Irkçıları yoksullar mı seçiyor?

Irkçıları yoksullar mı seçiyor?

Bu köşe yazısı 30 Eylül 2017 tarihli Yeni Özgür Politika ve Özgürlükçü Demokrasi gazetelerinde yayımlanmıştır.

Çarşamba günü yayımlanan seçim analizimize bazı itirazlar geldi. Kimi istatistiki verileri temel alan itirazlarda, »AfD’ye yoksulların oturduğu mahallelerde en fazla oy çıktığına« dikkat çekiliyor. Burjuva medyasının yorumlarına ve istatistiklerine şüphe ile yaklaşmak gereğini unutmadan, yoksul ve işsizlerden de AfD’ye oy verildiğini elbette söyleyebiliriz. Ama, »AfD’yi çoğunlukla yoksullar seçti« iddiası doğru mu? Bu iddiayı bir irdeleyelim.
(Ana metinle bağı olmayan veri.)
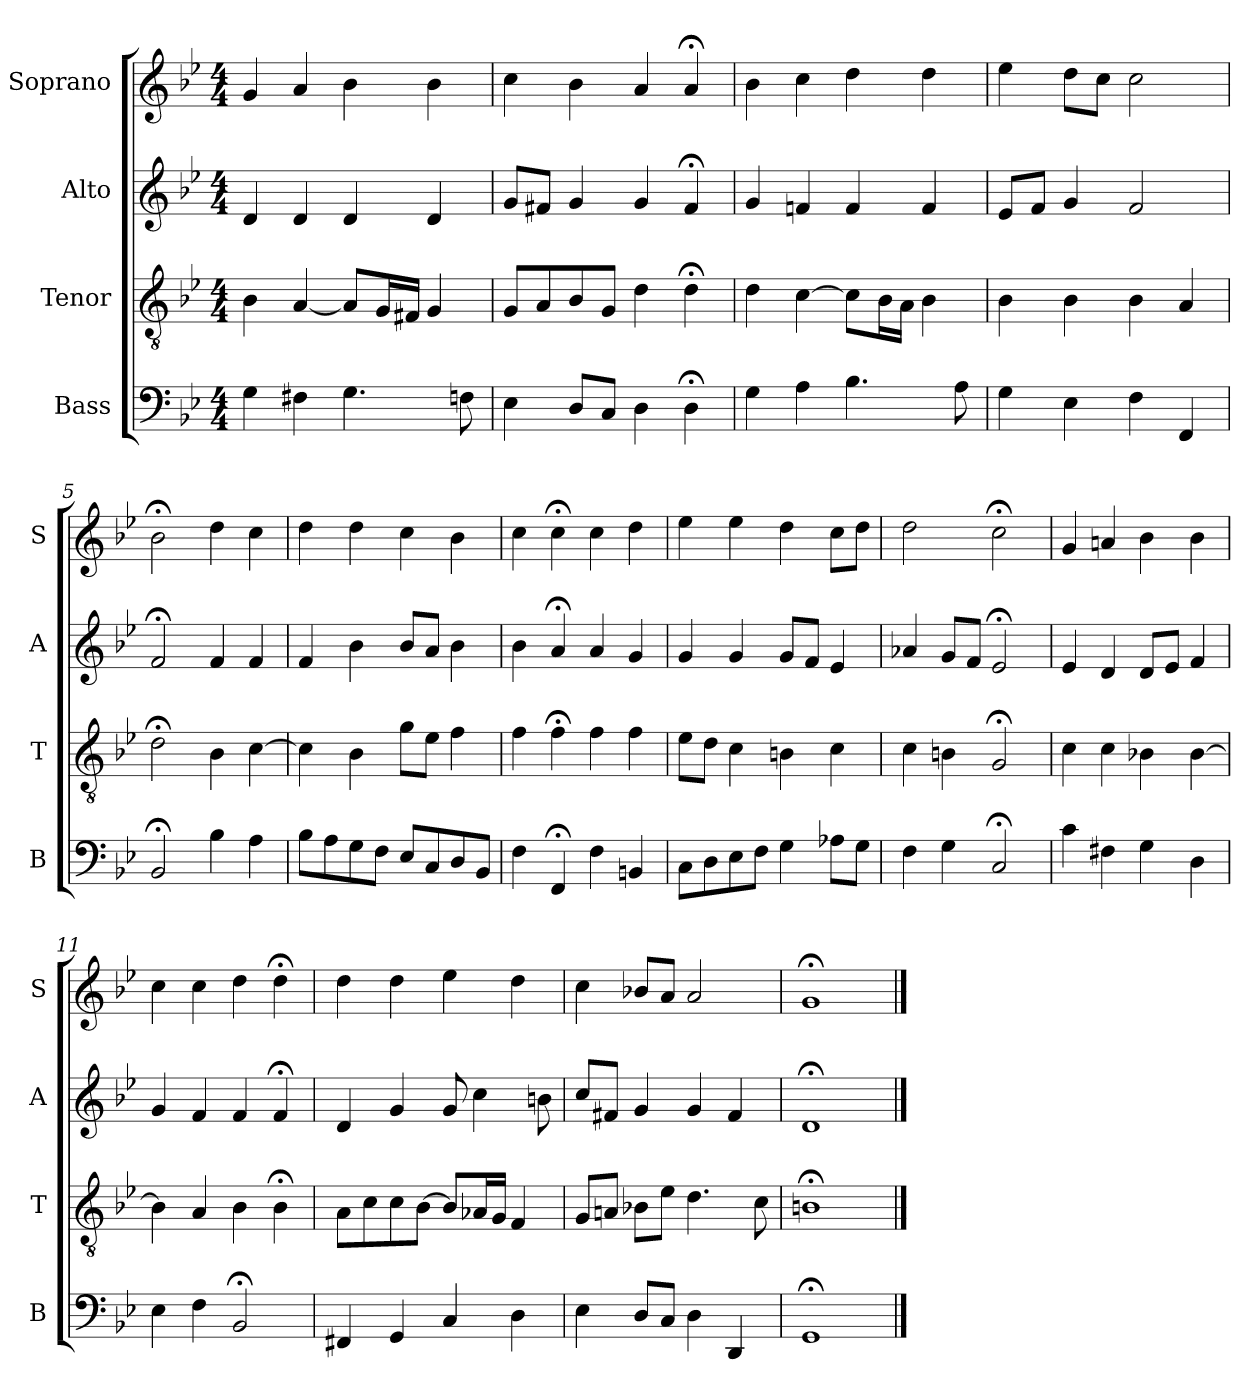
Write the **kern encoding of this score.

**kern	**kern	**kern	**kern
*part4	*part3	*part2	*part1
*staff4	*staff3	*staff2	*staff1
*I"Bass	*I"Tenor	*I"Alto	*I"Soprano
*I'B	*I'T	*I'A	*I'S
*clefF4	*clefGv2	*clefG2	*clefG2
*k[b-e-]	*k[b-e-]	*k[b-e-]	*k[b-e-]
*g:	*g:	*g:	*g:
*M4/4	*M4/4	*M4/4	*M4/4
*MM100	*MM100	*MM100	*MM100
=1	=1	=1	=1
4G	4B-	4d	4g
4F#X	[4A	4d	4a
4.G	8AL]	4d	4b-
.	16GL	.	.
.	16F#XJJ	.	.
.	4G	4d	4b-
8Fn	.	.	.
=2	=2	=2	=2
4E-	8GL	8gL	4cc
.	8A	8f#XJ	.
8DL	8B-	4g	4b-
8CJ	8GJ	.	.
4D	4d	4g	4a
4D;<	4d;<	4f#;<	4a;<
=3	=3	=3	=3
4G	4d	4g	4b-
4A	[4c	4fn	4cc
4.B-	8cL]	4f	4dd
.	16B-L	.	.
.	16AJJ	.	.
.	4B-	4f	4dd
8A	.	.	.
=4	=4	=4	=4
4G	4B-	8e-L	4ee-
.	.	8fJ	.
4E-	4B-	4g	8ddL
.	.	.	8ccJ
4F	4B-	2f	2cc
4FF	4A	.	.
=5	=5	=5	=5
2BB-;<	2d;<	2f;<	2b-;<
4B-	4B-	4f	4dd
4A	[4c	4f	4cc
=6	=6	=6	=6
8B-L	4c]	4f	4dd
8A	.	.	.
8G	4B-	4b-	4dd
8FJ	.	.	.
8E-L	8gL	8b-L	4cc
8C	8e-J	8aJ	.
8D	4f	4b-	4b-
8BB-J	.	.	.
=7	=7	=7	=7
4F	4f	4b-	4cc
4FF;<	4f;<	4a;<	4cc;<
4F	4f	4a	4cc
4BBn	4f	4g	4dd
=8	=8	=8	=8
8CL	8e-L	4g	4ee-
8D	8dJ	.	.
8E-	4c	4g	4ee-
8FJ	.	.	.
4G	4Bn	8gL	4dd
.	.	8fJ	.
8A-XL	4c	4e-	8ccL
8GJ	.	.	8ddJ
=9	=9	=9	=9
4F	4c	4a-X	2dd
4G	4Bn	8gL	.
.	.	8fJ	.
2C;<	2G;<	2e-;<	2cc;<
=10	=10	=10	=10
4c	4c	4e-	4g
4F#X	4c	4d	4an
4G	4B-X	8dL	4b-
.	.	8e-J	.
4D	[4B-	4f	4b-
=11	=11	=11	=11
4E-	4B-]	4g	4cc
4F	4A	4f	4cc
2BB-;<	4B-	4f	4dd
.	4B-;<	4f;<	4dd;<
=12	=12	=12	=12
4FF#X	8AL	4d	4dd
.	8c	.	.
4GG	8c	4g	4dd
.	[8B-J	.	.
4C	8B-L]	8g	4ee-
.	16A-XL	4cc	.
.	16GJJ	.	.
4D	4F	.	4dd
.	.	8bn	.
=13	=13	=13	=13
4E-	8GL	8ccL	4cc
.	8AnJ	8f#XJ	.
8DL	8B-XL	4g	8b-XL
8CJ	8e-J	.	8aJ
4D	4.d	4g	2a
4DD	.	4f#	.
.	8c	.	.
=14	=14	=14	=14
1GG;<	1Bn;<	1d;<	1g;<
==	==	==	==
*-	*-	*-	*-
Arka plana bakmadan önce araştırma enstitülerinin sayılarına bakalım: »Forschungsgruppe Wahlen« verilerine göre işçilerin yüzde 19’u, hizmetlilerin yüzde 11’i, çalışanların yüzde 5’i, işsizlerin yüzde 7’si ve emeklilerin yüzde 4’ü AfD’yi seçmiş. Örneğin Die Linke işsizlerin yüzde 21’inden oy almış. Öğrenim durumuna baktığımızda düşük eğitimlilerin yüzde 17’si ve yüksek öğrenimlilerin yüzde 9’u AfD’ye oy vermiş. AfD seçmenlerinin ezici çoğunluğu erkek ve 30-65 yaş grubundan.

Sadece bu sayılar yoksulların çoğunlukla AfD’yi seçtiği iddiasını çürütüyor. Yoksul ve işsizlerin yoğun olduğu seçim bölgelerindeki düşük katılım oranlarını dikkate almazsanız, bu iddiaya inanabilirsiniz. Aslında bu iddia, ırkçılığın, milliyetçiliğin ve Hitler faşizmine özenen muhafazakârlığın F. Alman toplumun tam ortasında yerleşik ve ırkçılığı körükleyen asıl nedenin neoliberal uygulamalar ile ırkçı ve ayırımcı göçmen politikaları olduğu gerçeğinin üstünü örtmeye yarayan bir burjuva demagojisidir.

Burjuva medyası ve partileri onlarca yıldır, »Weimar Cumhuriyeti deneyimleri, ekonomik krizlerin ve yüksek işsizliğin demokrasiyi tehdit eden partileri teşvik ettiğini kanıtladı« biçiminde özetlenebilecek bir görüşü yaygınlaştırmaya çalıştılar. Arkasında yatan temel neden ise, faşizmin »demokrasinin işleyişinde bir aksaklık« değil, kapitalizmin bir sonucu olduğu gerçeğini gizlemekti. Nitekim bugün bu iddia da çürümüştür, çünkü ekonomik büyümenin rekor kırdığı, resmî işsizlik oranlarının düştüğü ve insanların kişisel ve ekonomik durumlarından hayli memnun oldukları bir dönemde AfD gibi ırkçı ve faşist bir parti böylesine oy oranlarına kavuşabilmiştir.

Refah şovenizminin çoğunluk toplumunun köklerine işlediği günümüz F. Almanya’sı 2015’deki »mülteciler krizi« ile ırkçı, göçmen düşmanı ve faşist yaklaşımların önündeki setleri yıkan bir toplumsal iklim ile tanıştı. Neoliberal politikaların yol açtığı sosyal devlet erozyonu, Hartz Yasaları ile iyi geliri olanların dahi kısa zamanda yoksulluk sınırına düşme olasılığının artması, burjuva partilerinin birbirleri arasındaki farkları sıfırlayan elitizmleri ve seçim ile siyaset değişikliği olamayacağı algısının yaygınlaşması, yabancılaşan küçük burjuva kesimleri ve fabrikalardaki çekirdek işçi kadrolarını onlarca yıldır var olan neofaşist yaklaşımların yanına çekti.

Sonuç itibariyle AfD’yi ortaya çıkaran da, büyüten de ve şimdi parlamenter varlığını kendi lehine kullanmaya hazırlanan da F. Alman emperyalizmi ve taşıyıcısı olan tekelci burjuvazisidir. Kapitalizm, faşizmin alternatifi değil, tetikleyicisidir. F. Almanya seçimleri tek çıkış yolunun dün olduğu gibi, bugün ve yarın da işçi sınıfının iktidarı, sosyalizm olduğunu kanıtlamıştır.